Id. The notice specifically indicates that the IRS will offer other arguments to fit the circumstances of particular contractual arrangements.
Certain contracts are excluded, including contracts that trade on a national securities exchange that is regulated by the SEC or on a domestic board of trade regulated by the CFTC. Id.

What Tax Years Are Effected?
The notice indicates that it will be applied to taxpayers who file a return for any tax year ending on or after January 1, 2011 that incorporates a tax benefit (defined as either deferral of income or conversion of ordinary income of short-term capital gain into long-term capital gain or loss) derived from a basket option contract. Id.

Disclosures will be required from participants for each taxable year in which a basket option contract was in effect on or after January 1, 2011 unless the assessment statute of limitations had expired by October 21, 2015. Id. at 662.

Material advisors will have disclosure and list maintenance obligations if they make a tax statement on or after January 1, 2011 relating to a transaction that was in effect on or after that date. Id.

What Are the Potential Consequences?
There are penalties that will apply to taxpayers who entered into basket option contracts and derived tax benefits if they fail to meet their disclosure obligations. Similarly, penalties will apply to material advisors who fail to comply with their disclosure and list maintenance obligations. Id.

In addition, taxpayers may be subject to accuracy related penalties.

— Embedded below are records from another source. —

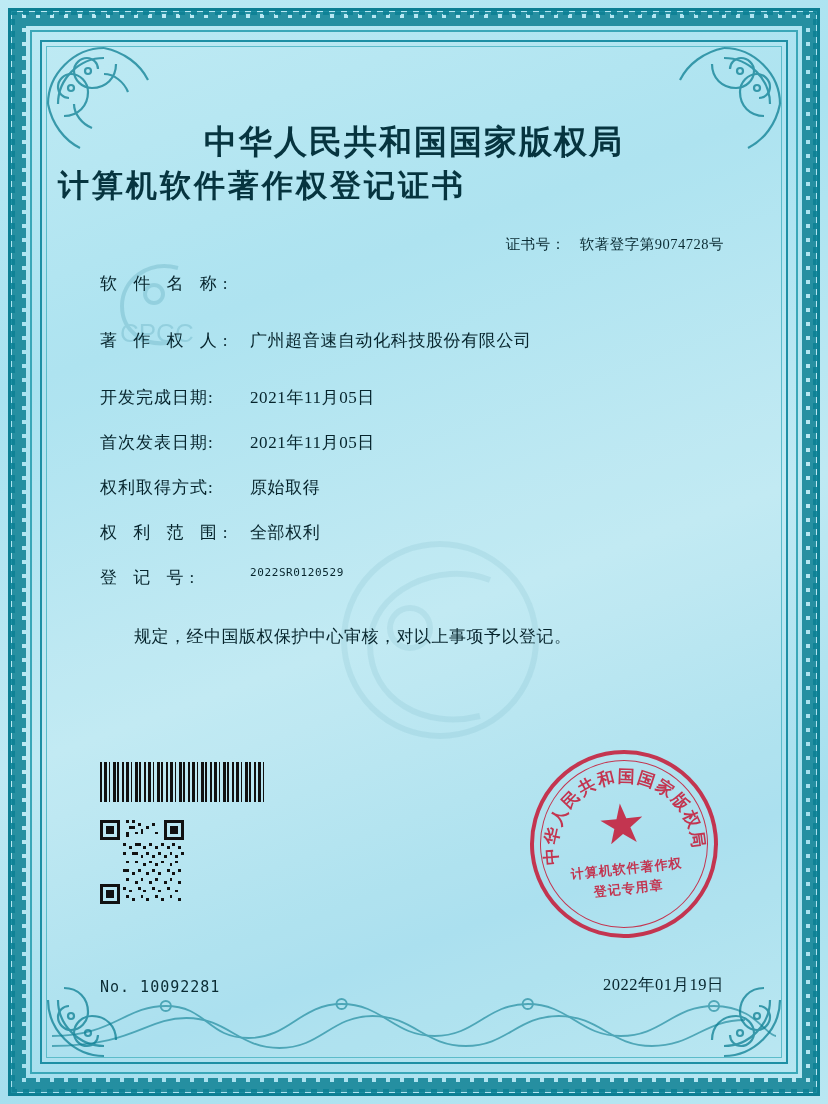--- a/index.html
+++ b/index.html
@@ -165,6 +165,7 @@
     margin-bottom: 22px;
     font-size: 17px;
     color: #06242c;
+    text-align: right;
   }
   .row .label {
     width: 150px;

Two cautionary notes on the relevant limitations period are in order:

  • First, a taxpayer who fails to comply with the disclosure obligations of Section 6011 of the Code will be subject to an extended assessment limitations period. See I.R.C. § 6501(c)(10).
  • Second, the Notice contains provisions indicating that the IRS views this situation as one in which the chosen method of accounting for the contracts is incorrect. This creates the potential for adjustments to be made in any future year. Under Section 481(a)(2) of the Code, once the IRS determines that the taxpayer applied an improper method of accounting, it can make adjustments in any future year; the only limitation is that “no pre-1954 adjustments shall be made.” Comm’r v. Welch, 345 F.2d 939, 950 (5th Cir. 1965).